Kickstarter and gofundme are creating their own advanced pateron clones. You
could make a wordpress/drupal theme so people dont have to find all plugins
and set it up. Have a dedicated site to collect all the RSS "Content" feeds,
and you basically out classed facebook and youtube.

Apple seems to control the podcast database, and its just people submitting
RSS feeds.

I've been using IFTTT to build sites that are just feeding multiple sites into
1 location, reddit subs, youtube channels, etc.

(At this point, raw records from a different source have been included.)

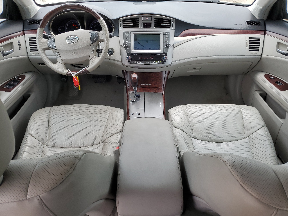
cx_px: 144
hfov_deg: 67.3
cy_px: 108
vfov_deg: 53.1
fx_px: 216
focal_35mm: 26
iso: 50
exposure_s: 1/476
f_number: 1.5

The tech is out there, but everyone seems to be thinking they need to be
facebook/youtube clones.

------
isthatart
That's why I left FB, Twitter (Google not yet... although it does the same).
And I was not even writing about big politics issues, only about mathematics
and open access, open science. Sure, we are paranoid, especially because
nobody can verify the evidence.

------
Theodores
Craig Murray has been deeply involved in covering the Syria/Skripal poisonings
taking a line that is questioning. I do not think he has been actively
censored with Theresa May going out of her way to ask GCHQ to silence the
chap, however, there is a lot going on at Facebook at the moment and they
might be blanket banning topics in a shadow-ban way.

Craig Murray is also soliciting donations these days, this only started a week
ago. I think he comes across as a bit paranoid.

Hopefully he won't do what that orthorexic vegan did at the YouTube HQ for
monetization issues.